The closed door was no more an obstacle than was the outer wall. Madshaka hit it with his shoulder and it collapsed in front of him and he was in the factor’s house, which was no more than a hut, albeit a big one, with a grass roof and a few rooms.

It was the main room they were in now, with its long table spread with bottles and pipes and bowls and playing cards. Two lanterns hung from a beam overhead, making the room the most brightly lit space in the compound.

As he had guessed, the factor and his cronies had been carousing, drinking and gambling and working up the courage to go and drag one of the hapless slave girls from the trunk. But now they stood against the far wall, in breeches and sweat-soaked shirts, as if they were preparing for execution. Madshaka pushed into the room and his men flowed in behind him. Stevens, who was the assistant factor, raised a pistol in a trembling hand and fired.

The bullet missed Madshaka by inches-he could feel its passing- and struck the frame of the door.

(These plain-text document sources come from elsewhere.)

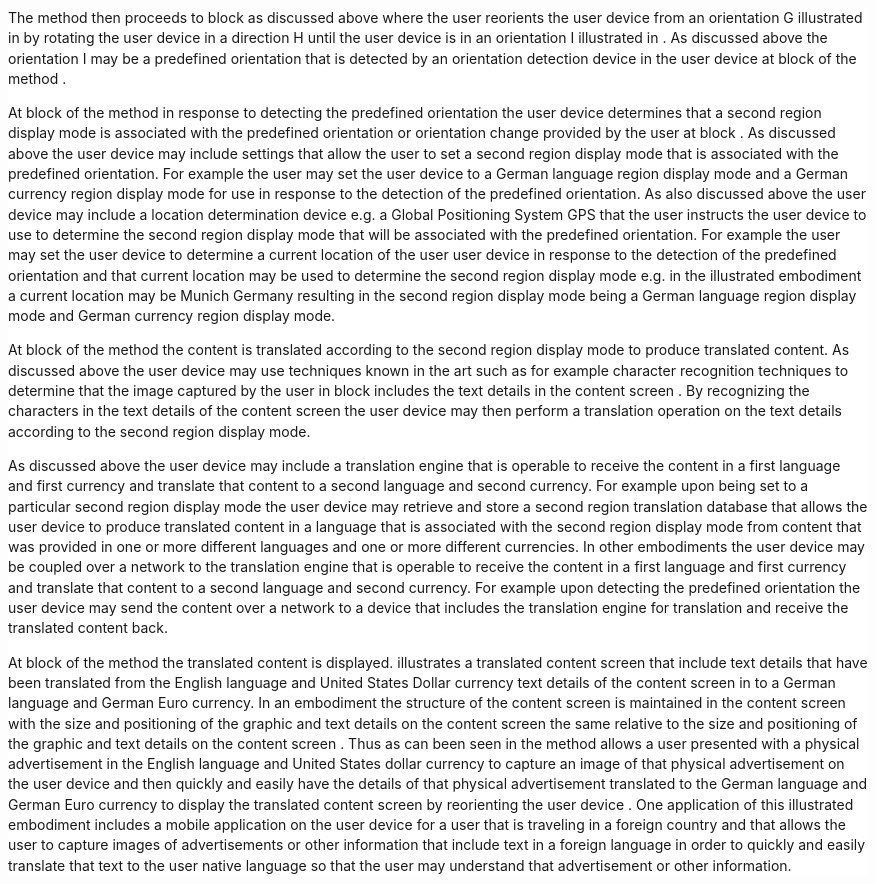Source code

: The method then proceeds to block as discussed above where the user reorients the user device from an orientation G illustrated in by rotating the user device in a direction H until the user device is in an orientation I illustrated in . As discussed above the orientation I may be a predefined orientation that is detected by an orientation detection device in the user device at block of the method .

At block of the method in response to detecting the predefined orientation the user device determines that a second region display mode is associated with the predefined orientation or orientation change provided by the user at block . As discussed above the user device may include settings that allow the user to set a second region display mode that is associated with the predefined orientation. For example the user may set the user device to a German language region display mode and a German currency region display mode for use in response to the detection of the predefined orientation. As also discussed above the user device may include a location determination device e.g. a Global Positioning System GPS that the user instructs the user device to use to determine the second region display mode that will be associated with the predefined orientation. For example the user may set the user device to determine a current location of the user user device in response to the detection of the predefined orientation and that current location may be used to determine the second region display mode e.g. in the illustrated embodiment a current location may be Munich Germany resulting in the second region display mode being a German language region display mode and German currency region display mode. 

At block of the method the content is translated according to the second region display mode to produce translated content. As discussed above the user device may use techniques known in the art such as for example character recognition techniques to determine that the image captured by the user in block includes the text details in the content screen . By recognizing the characters in the text details of the content screen the user device may then perform a translation operation on the text details according to the second region display mode.

As discussed above the user device may include a translation engine that is operable to receive the content in a first language and first currency and translate that content to a second language and second currency. For example upon being set to a particular second region display mode the user device may retrieve and store a second region translation database that allows the user device to produce translated content in a language that is associated with the second region display mode from content that was provided in one or more different languages and one or more different currencies. In other embodiments the user device may be coupled over a network to the translation engine that is operable to receive the content in a first language and first currency and translate that content to a second language and second currency. For example upon detecting the predefined orientation the user device may send the content over a network to a device that includes the translation engine for translation and receive the translated content back.

At block of the method the translated content is displayed. illustrates a translated content screen that include text details that have been translated from the English language and United States Dollar currency text details of the content screen in to a German language and German Euro currency. In an embodiment the structure of the content screen is maintained in the content screen with the size and positioning of the graphic and text details on the content screen the same relative to the size and positioning of the graphic and text details on the content screen . Thus as can been seen in the method allows a user presented with a physical advertisement in the English language and United States dollar currency to capture an image of that physical advertisement on the user device and then quickly and easily have the details of that physical advertisement translated to the German language and German Euro currency to display the translated content screen by reorienting the user device . One application of this illustrated embodiment includes a mobile application on the user device for a user that is traveling in a foreign country and that allows the user to capture images of advertisements or other information that include text in a foreign language in order to quickly and easily translate that text to the user native language so that the user may understand that advertisement or other information.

Madshaka stopped, looked at the splintered wood, looked up at Stevens.

The assistant factor’s hand was shaking harder now, his mouth open, sweat standing out in beads on his forehead. Like Higgens, like the fat guard, he saw before him now the very thing that made him wake in terror in the night: a dangerous African, sold into slavery, come back for him.

The gun slipped pathetically from his fingers and made a thudding sound on the dirt floor.

It did not matter that Stevens had fired at him. He would have died regardless. They were all traitors and bastards, but Stevens was the worst and the most expendable.

“Madshaka…,” said Van der Haagen, a Dutchman in English employ.

Madshaka ignored him. A demonstration first, to make certain they all knew his position, and then talk. He sheathed his cutlass, took two long steps across the room, grabbed Stevens by the collar of his waistcoat and jerked him closer.

“Madshaka!” Van der Haagen shouted, but Madshaka whipped out his dirk and drove it into Stevens’s gut, held him there, pinned on the long blade, their faces inches apart, their breath mingling. He could smell the stale tang of dried sweat on Stevens’s clothes, the rum and smoke on his breath, the shit and piss that he could no longer hold in.

Stevens gasped, his eyes bulged, and gurgling sounds came from his throat. Then Madshaka twisted the blade and pushed Stevens away and the assistant factor fell to the ground and blood erupted from his mouth. But he was not dead, and Madshaka knew he would not be for an hour at least, and his writhing and choking on his own blood created just the background he wanted for their discussion.